In a way, the assessment was a relief.  It wasn’t anything that I did, or didn’t do.  I often worry that parenting a baby after loss has led me down a different path, raising my child differently than I did the other two.  I also guessed that my pediatrician sensed that something was off, and that was why she insisted on the physical therapy rather than a “wait and see” approach.  For that, so that we could begin the work to help Autumn walk, I am grateful.

We have an answer.  And I sit in on my support group meetings with parents that have experienced loss among many parents who don’t have an answer.  Myself included.  Some have very specific, known reasons that their babies died – genetic issues, pregnancy complications, incompetent cervix, etc.  But many – many – do not know, and probably will never know.  Some continue to see doctors and specialists in search of answers.  I underwent a full battery of tests after losing Nelle, and then again after losing Iris.  Nothing.  I saw multiple doctors in my regular practice, two specialty practices, and a genetic counselor.  Nothing.
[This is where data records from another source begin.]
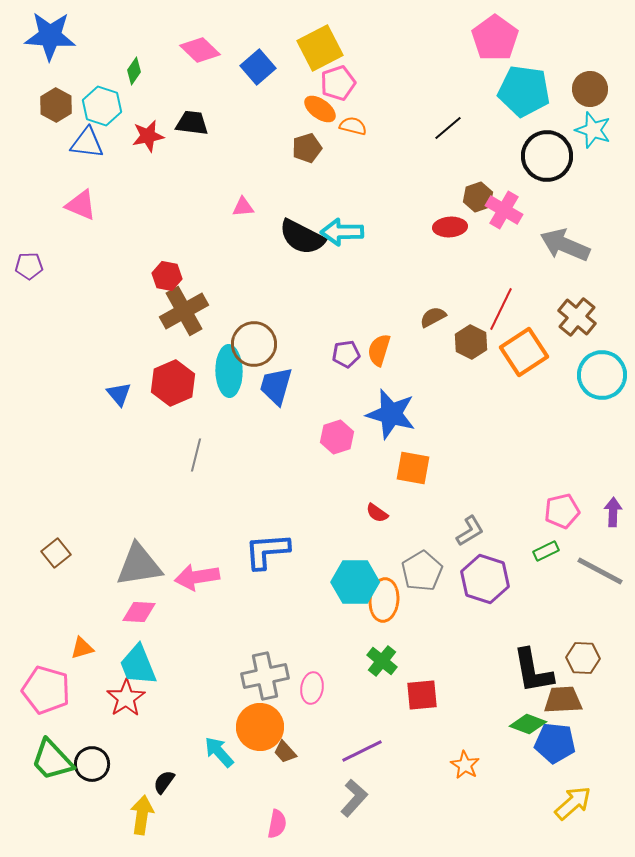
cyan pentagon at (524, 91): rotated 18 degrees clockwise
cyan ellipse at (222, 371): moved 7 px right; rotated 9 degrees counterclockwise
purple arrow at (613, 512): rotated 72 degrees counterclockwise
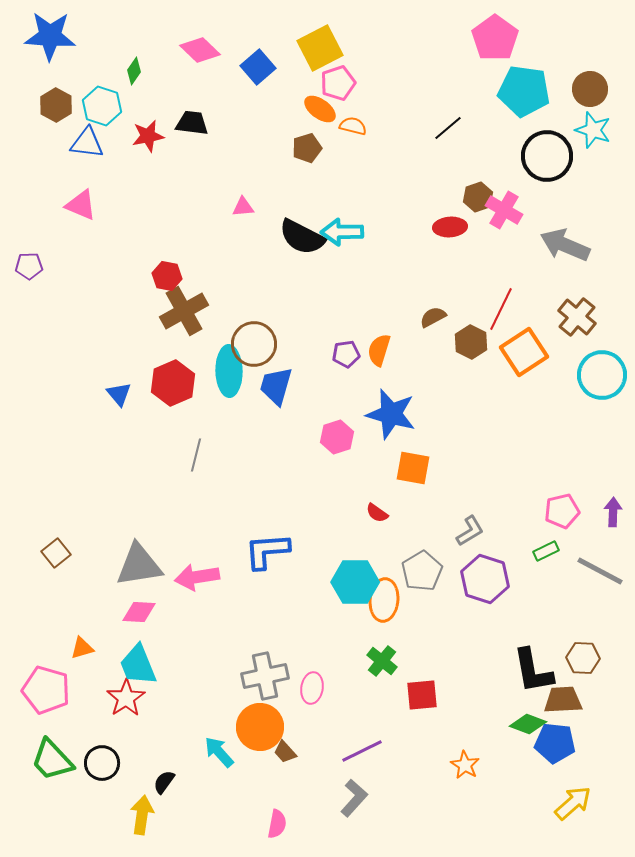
black circle at (92, 764): moved 10 px right, 1 px up
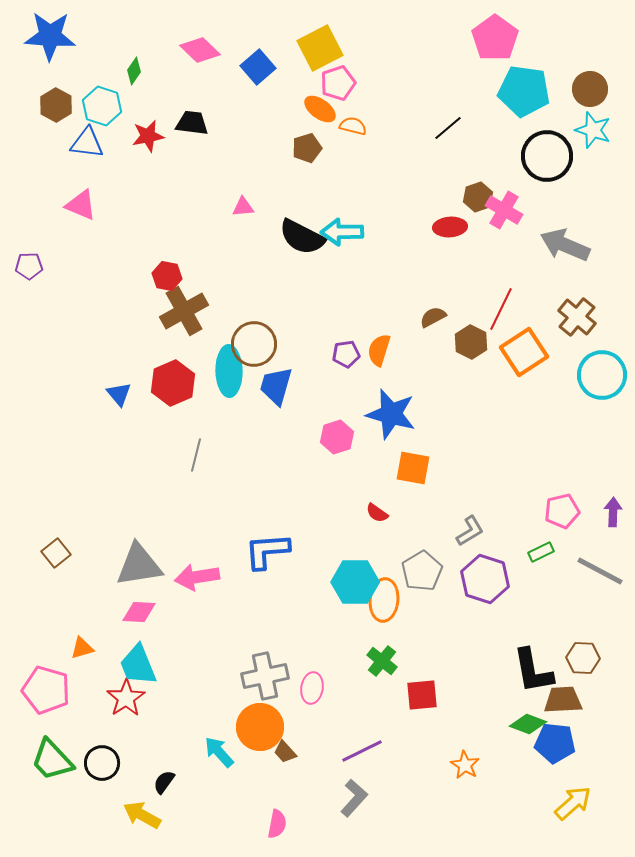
green rectangle at (546, 551): moved 5 px left, 1 px down
yellow arrow at (142, 815): rotated 69 degrees counterclockwise
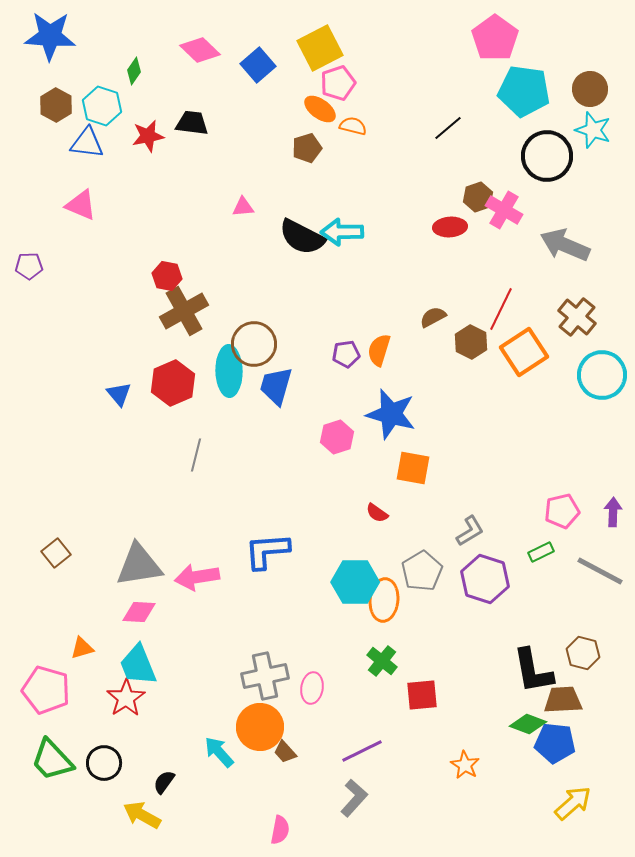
blue square at (258, 67): moved 2 px up
brown hexagon at (583, 658): moved 5 px up; rotated 12 degrees clockwise
black circle at (102, 763): moved 2 px right
pink semicircle at (277, 824): moved 3 px right, 6 px down
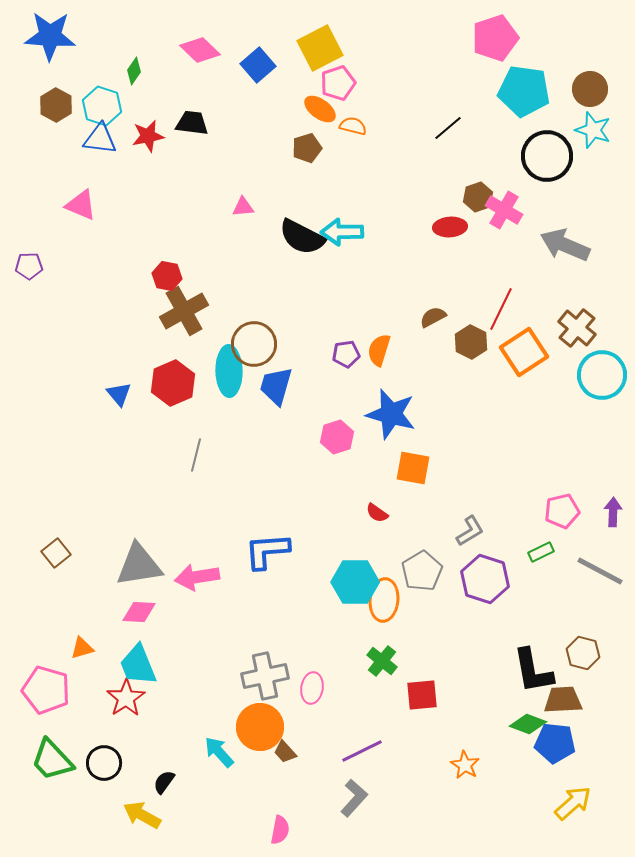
pink pentagon at (495, 38): rotated 18 degrees clockwise
blue triangle at (87, 143): moved 13 px right, 4 px up
brown cross at (577, 317): moved 11 px down
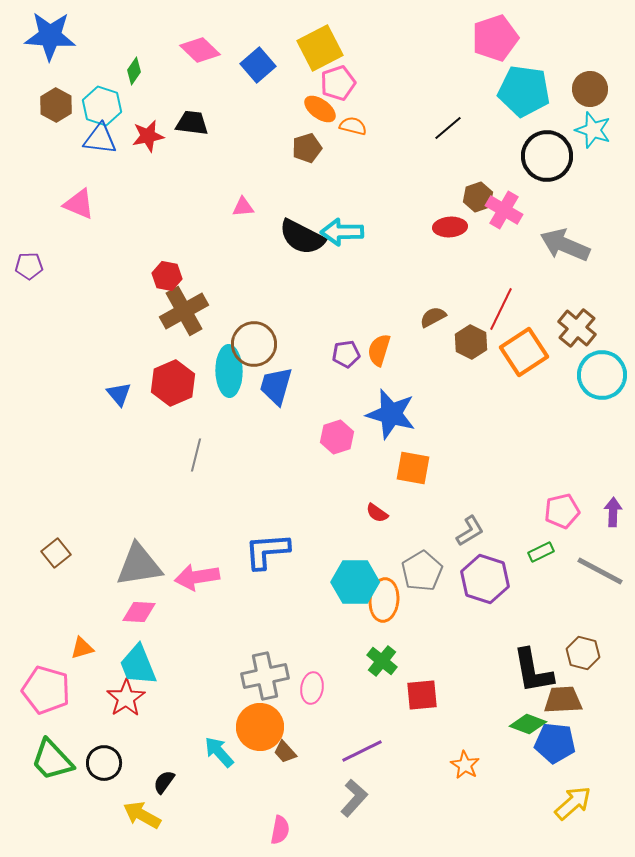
pink triangle at (81, 205): moved 2 px left, 1 px up
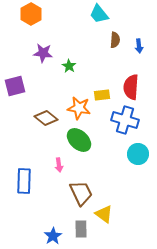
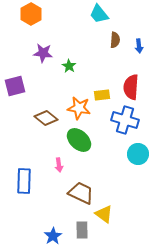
brown trapezoid: rotated 40 degrees counterclockwise
gray rectangle: moved 1 px right, 1 px down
As we talked in a meeting about knowing versus not knowing, I said, quite decidedly “And I will never know.”  Someone suggested that maybe I could know, someday.  Medicine changes all the time and the field knows more now than 20 years ago.  I thought this through quickly: how would I know?  Advancements in medicine would really only allow me to be tested further.  There are pathology reports for both Nelle and Iris, but their bodies have been turned to ashes so there is no further testing that could be done.  Even if I were to be tested, to what end?  I am not having any more children.  There is no way of ruling out that what I experienced wasn’t “point-in-time” (like an infection or something similar) and that even with new testing available that it would reveal anything that had occurred in the past.

I will never know.  I am not going to look for an answer.  I am not sure that an answer would make me feel any differently.  In the back of my mind, I still, still wonder if it is something I did.  Of course, my head knows that this isn’t true.  I am able to tell myself this about 99.9% of the time.  But as the days march toward Nelle’s birthday, or Iris’s birthday, I find myself saying “I’m sorry, baby girl.  I’m sorry that I did not keep you safe.”

Then again, I always wonder that if – by some crazy, cruel twist of the universe – that if I found out that it was something I did…. or something that could have been prevented… I do not know if I could handle that information either.  That guilt, that there could have been an alternate ending… I am fine with the place I am in, that I do not know, and telling myself that I have no way of knowing.

Having made peace with that, it doesn’t prevent me from wanting other answers.  If one of my kids comes down with an illness, I still wonder if it is something more serious.  When I experience hives, as has been an irregular occurrence since I was in grade school, I want to know what triggered the reaction.  And now that I have an answer for why Autumn isn’t walking, I realized that I wanted to know.  Or more specifically, I wanted to know that it wasn’t something I caused.